Ставлю фигурку на место, чтобы выбрать иной предмет. Ведь здесь каждому есть что сказать.
Каким же был хозяин всего этого места? Кто приносил сюда статуэтку за статуэткой, кто расставлял шкатулки на полках, кто выстраивал корешок к корешку запылённые книги? Я отступаю на шаг и иным взглядом окидываю комнату. Здесь очень много вещей, каждая – со сказкой внутри. Но главное не это.
В каждом предмете сокрыта маленькая тайна, осколок мозаики. Если собрать их все, можно освободить душу автора. Автора, который собрал их, создал эту коллекцию. И точно знает каждую историю наизусть. Жив ли он, исчез ли в тёмной утробе времени – душа его всё равно остаётся здесь, будто он совершил магический обряд, вложив всего себя в этот дом.
Совсем темнеет. Я оглядываю комнату, где теперь мрак скрадывает предметы, кутая их плотно-плотно, хоть и не может унять их желания рассказывать. На низком столике, спрятавшемся в углу, стоит подсвечник. Свечи в нём целы, их три, потёки воска застыли причудливыми украшениями.
Подойдя ближе, я рассматриваю фитили, соскучившиеся по живому жару огня, и высекаю искру. Скоро тёплый свет озаряет этот уголок комнаты. Немного пахнет сгоревшей пылью.
В золотом сиянии каждый предмет становится ещё притягательнее, но я не тороплюсь брать их в руки теперь, не спешу вслушиваться в разнобой их историй. Не с того следует начинать в этом доме, слишком уж легко будет запутаться и потерять нить повествования, а тогда всё высказанное станет лишь нелепицей и вздором.
Нужно найти зерно, что-то первое, ниточку, за которую можно распутать клубок.

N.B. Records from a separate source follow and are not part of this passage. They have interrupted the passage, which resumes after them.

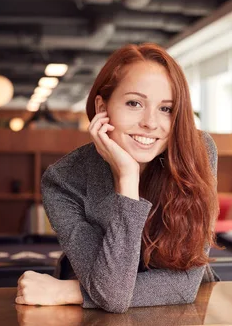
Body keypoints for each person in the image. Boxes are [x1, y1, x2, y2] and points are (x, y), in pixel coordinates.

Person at [15, 43, 219, 313]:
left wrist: (70, 291)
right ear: (102, 106)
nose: (150, 122)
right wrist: (127, 178)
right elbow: (112, 295)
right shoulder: (63, 180)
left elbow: (182, 286)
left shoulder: (197, 151)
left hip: (182, 310)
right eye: (134, 103)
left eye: (166, 109)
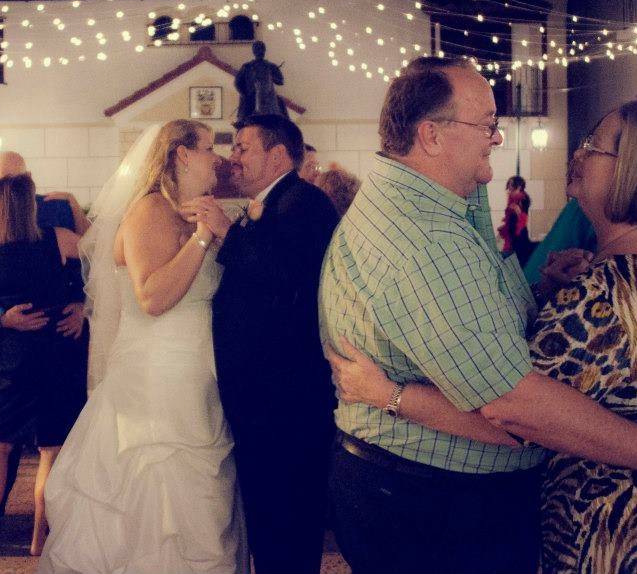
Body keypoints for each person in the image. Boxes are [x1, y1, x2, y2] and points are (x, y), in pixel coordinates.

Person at [320, 56, 637, 574]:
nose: (496, 135)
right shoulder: (423, 238)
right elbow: (514, 410)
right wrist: (393, 397)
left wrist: (541, 290)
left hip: (461, 501)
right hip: (426, 502)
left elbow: (481, 322)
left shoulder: (451, 202)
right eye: (486, 123)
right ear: (432, 136)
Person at [38, 120, 248, 573]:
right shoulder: (151, 210)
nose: (219, 158)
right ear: (183, 155)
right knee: (161, 498)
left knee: (199, 503)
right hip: (158, 383)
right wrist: (204, 237)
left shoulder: (186, 211)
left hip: (194, 374)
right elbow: (152, 296)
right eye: (210, 148)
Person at [186, 113, 339, 573]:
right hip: (265, 398)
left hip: (286, 401)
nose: (234, 158)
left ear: (277, 155)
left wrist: (228, 233)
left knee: (287, 522)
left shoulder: (304, 203)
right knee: (268, 522)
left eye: (243, 148)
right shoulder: (271, 202)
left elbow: (286, 280)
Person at [0, 150, 88, 542]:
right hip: (59, 347)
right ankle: (37, 539)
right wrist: (76, 208)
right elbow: (99, 252)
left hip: (15, 356)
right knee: (50, 450)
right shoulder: (58, 239)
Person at [234, 41, 288, 121]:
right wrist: (244, 94)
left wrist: (271, 77)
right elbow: (237, 83)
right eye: (257, 49)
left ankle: (286, 124)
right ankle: (241, 121)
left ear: (264, 50)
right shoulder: (247, 67)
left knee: (281, 104)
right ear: (254, 51)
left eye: (262, 49)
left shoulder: (271, 66)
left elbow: (281, 81)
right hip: (251, 96)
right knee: (244, 111)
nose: (260, 51)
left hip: (268, 96)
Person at [499, 175, 534, 265]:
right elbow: (510, 219)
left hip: (519, 234)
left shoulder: (523, 199)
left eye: (511, 185)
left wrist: (517, 211)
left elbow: (523, 219)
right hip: (512, 234)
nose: (509, 188)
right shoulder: (512, 200)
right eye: (509, 185)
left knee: (519, 259)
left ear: (518, 187)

Удерживая подсвечник, который оказался тяжёлым и немного неудобным, я иду в другую комнату. В коридоре всюду картины. Они смотрят со стен, наблюдают за тем, как я прохожу к лестнице, ведущей наверх, на чердак. Пусть дом одноэтажный, чердак у него высокий, и там, похоже, затаилась ещё одна комнатка.

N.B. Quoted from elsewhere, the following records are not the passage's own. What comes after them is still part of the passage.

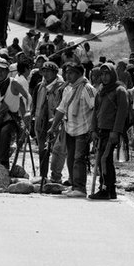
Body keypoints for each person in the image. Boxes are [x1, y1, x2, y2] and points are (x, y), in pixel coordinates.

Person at [47, 62, 97, 197]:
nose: (67, 75)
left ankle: (80, 188)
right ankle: (74, 184)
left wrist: (93, 130)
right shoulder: (69, 89)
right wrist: (53, 127)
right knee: (70, 158)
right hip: (70, 129)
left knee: (79, 159)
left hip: (83, 130)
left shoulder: (87, 89)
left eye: (71, 72)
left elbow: (95, 109)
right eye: (67, 72)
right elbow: (61, 109)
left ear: (80, 74)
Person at [89, 63, 129, 200]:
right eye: (102, 74)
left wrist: (116, 131)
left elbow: (122, 113)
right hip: (100, 131)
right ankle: (111, 190)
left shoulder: (120, 90)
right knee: (102, 161)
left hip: (111, 131)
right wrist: (93, 129)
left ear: (112, 74)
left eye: (107, 74)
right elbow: (95, 111)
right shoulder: (101, 90)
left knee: (104, 160)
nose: (105, 77)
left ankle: (105, 189)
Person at [31, 61, 66, 184]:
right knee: (42, 150)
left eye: (49, 71)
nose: (46, 74)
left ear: (55, 73)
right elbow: (34, 105)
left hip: (55, 123)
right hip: (41, 123)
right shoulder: (40, 86)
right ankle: (43, 176)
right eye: (44, 71)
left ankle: (56, 177)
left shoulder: (62, 87)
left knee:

Мне кажется, что там… сердце? источник?.. нечто изначальное.
Дверь не сразу вспоминает, что должна открываться, приходится поставить подсвечник на верхнюю ступеньку лестницы и действовать двумя руками, сильно налегая плечом, прежде чем поржавевшие петли с тягучим скрипом поворачиваются и створка уходит в темноту. Напротив маленькое оконце, куда с любопытством таращится луна. Мы встречаемся взглядами. Лунный свет вычерчивает пространство, представляя все предметы в комнате лишь росчерками белой пастели по чёрной бархатной бумаге.